Algorithm | Supported Parameters | Description |
---|---|---|
lz4 & zstd | compresslevel | Coding chain incorporates lz4 and zstd into the encoding combination, and calls the compression library provided by the system to achieve compression and decompression. lz4 is suitable for scenarios that focus on speed and especially decompress speed. zstd is more balanced. At the default compression level, the decompression speed of lz4 is significantly better than zstd, and the compression rate of zstd is obviously greater than lz4. Generally speaking, the higher the compression level of zstd, the higher the compression rate and the lower the speed. But this is not absolutely |
deltadelta | Scaling factor (optional). The scaling factor refers to the number of scaled bits. For example, deltadelta(7) means that the difference is scaled 7 bits and then stored.
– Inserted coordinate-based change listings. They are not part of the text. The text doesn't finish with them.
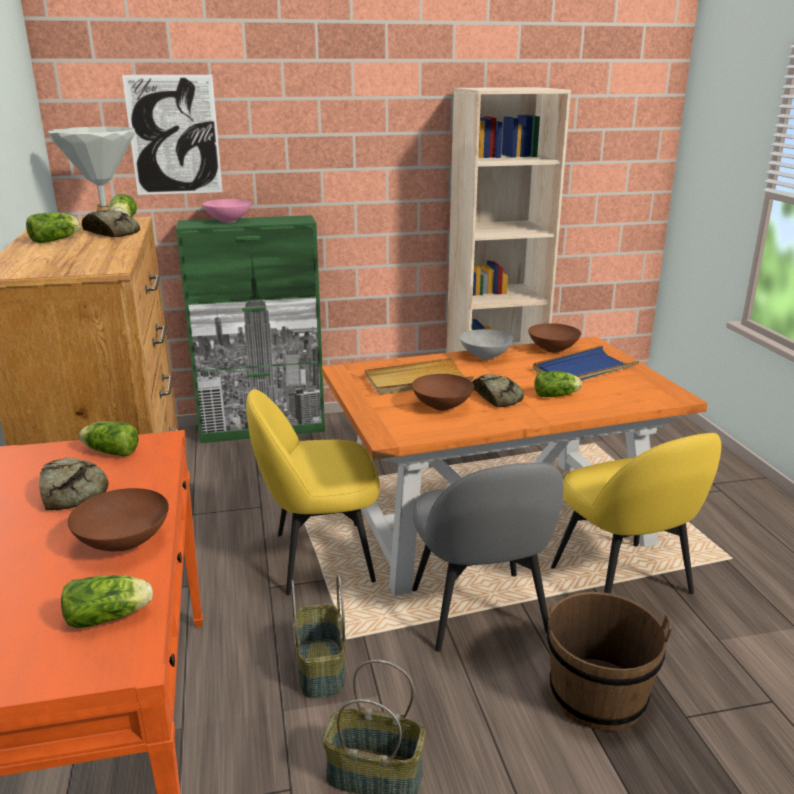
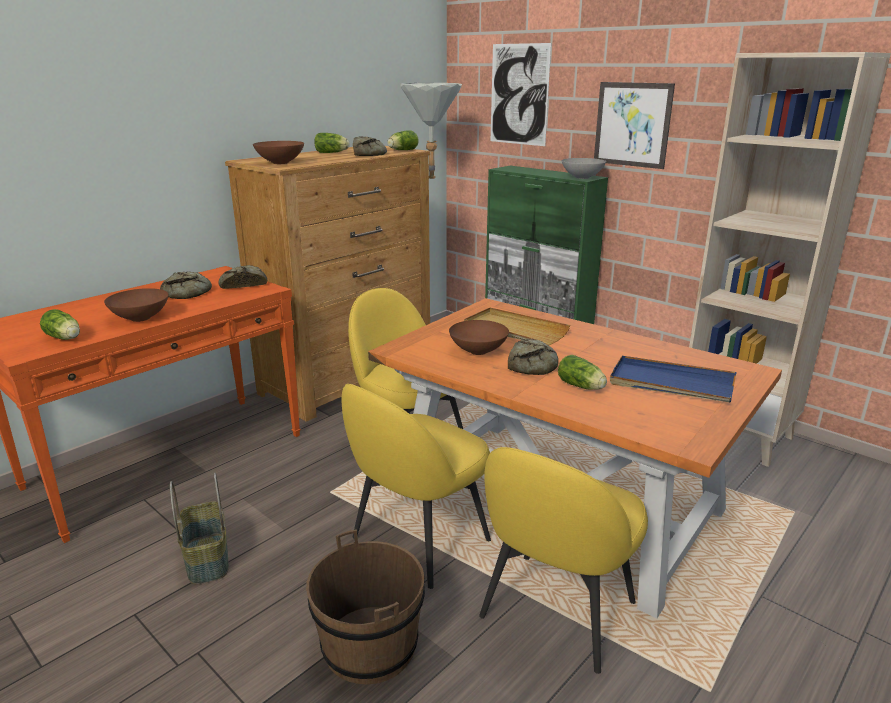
camera: 55 degrees right, 0 degrees up
(109, 451) = (242, 284): lettuce -> bread
(227, 221) = (535, 170): pink bowl -> none
(319, 668) = (292, 494): basket -> none
(328, 158) = (632, 124): none -> picture
(479, 613) = (418, 541): grey chair -> yellow chair
(486, 356) = (616, 339): grey bowl -> grey bowl (583, 177)
(553, 350) = (693, 359): brown bowl -> brown bowl (279, 163)

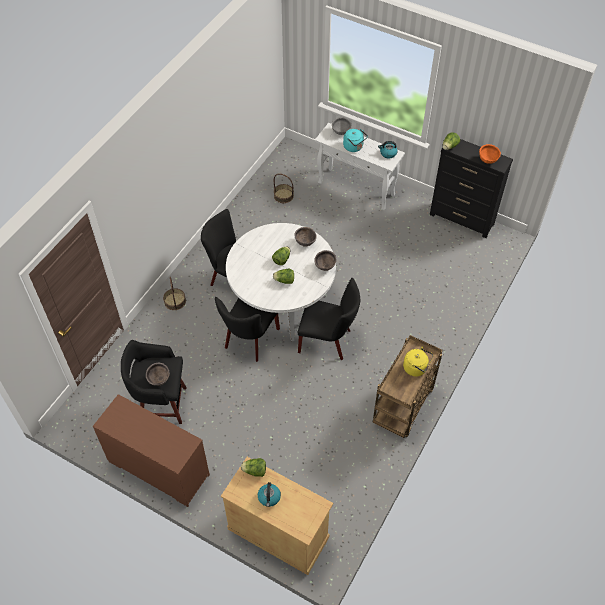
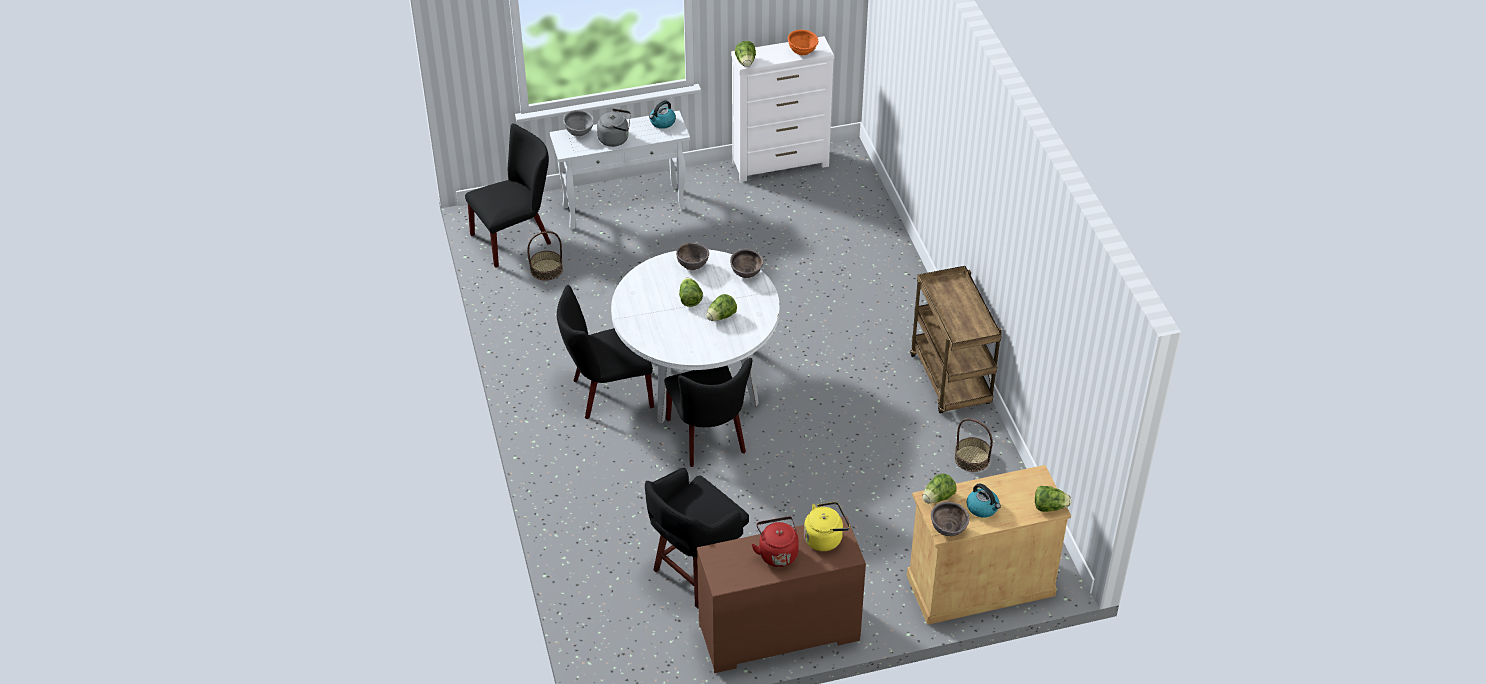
camera: 45 degrees left, 10 degrees down
(147, 430) = (777, 553): none -> red kettle
(159, 380) = (710, 511): brown bowl -> brown bowl (948, 530)
(175, 301) = (566, 465): basket -> basket (972, 458)
(303, 529) = (1049, 507): none -> lettuce
(328, 341) = (795, 377): black chair -> black chair (516, 238)
(354, 147) = (615, 139): turquoise kettle -> grey kettle
(416, 368) = (960, 301): yellow kettle -> yellow kettle (825, 538)
(462, 220) = (781, 164): black dresser -> white dresser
Default does not scale | Delta The principle of Delta is to make quadratic difference between adjacent data, which is especially suitable for sorted timestamps. The processing result of the time stamp sequence that is strictly sequenced and without missing values is full 0 sequences, which can achieve good compression. If some timestamps have missing values, they may still be a large value after the difference. deltadelta is only for integers and is suitable for the case where quadratic difference is a small integer |
deltazigzag | Scaling factor (optional) | deltazigzag's principle is to perform a difference, then use zigzag to convert possible negative numbers into positive numbers, and then use variable-length integer encoding to compress them into smaller sizes. Suitable for integer sequences with smaller intervals, no sorting requirements |
Gorilla | Gorilla encoding is used for compression of floating-point numbers. The principle is to perform an exclusive OR operation of numerical values and preamble values to compress the zero values of the prefix and suffix. Currently, only double type is supported, that is, 8 bits are used as a data unit | |
Gorilla2 | The optimized version of Gorilla, Gorilla2 captures more common data characteristics than Gorilla. In most timing scenarios, the compression rate of Gorilla2 is significantly higher than that of Gorilla. In addition, Gorilla2 is the same level as zstd in compression rate and compression time, and has a clear advantage over zstd in decompression speed. It currently supports float4 and float8 types | |
Floatint | Scaling Factor (Required) | In some cases, Gorilla's compression of floating-point numbers is not necessarily effective. For example, in the Internet of Vehicles timing scenario, the latitude and longitude of the car is a slowly changing floating point value, and the compression rate with Gorilla is almost 0. The combination solution of floatint and deltadelta can reach more than ten times as much as before. This result is because floating-point numbers have a special internal representation format, and the changes in adjacent data are relatively small. The floating-point part does not necessarily produce more zero values through XOR operation, but the integer sequence obtained after a certain scaling can retain similarity well, and instead it is easier to compress. **It should be noted that the scaling of floatint has a certain accuracy loss, and the introduced error is related to the scaling factor. If the scaling factor is 4, the maximum error is 0.0001 |
simple8b | simple8b is suitable for integer numbers with a smaller range. The principle is to store multiple small integers in 8 bytes of space. For example, if a piece of data is filled with integers < 8, a number can be stored in every 3 digits, thus achieving a better compression effect. In this case, lz4 may have poor compression effect due to irregular data. | |
fds | In timing scenarios, floating point data is often used to store integer information. fds is a coding scheme provided for this scenario. By identifying that the data is actually an integer, the data is first converted into binary integers and then further compressed; evaluated by the TSBS cpu-only (there are 13 columns in total, of which 10 numerical columns are random integers stored in float8) data set, the compression rate of fds is 2 times higher than zstd (the size after compression is 30% of zstd) |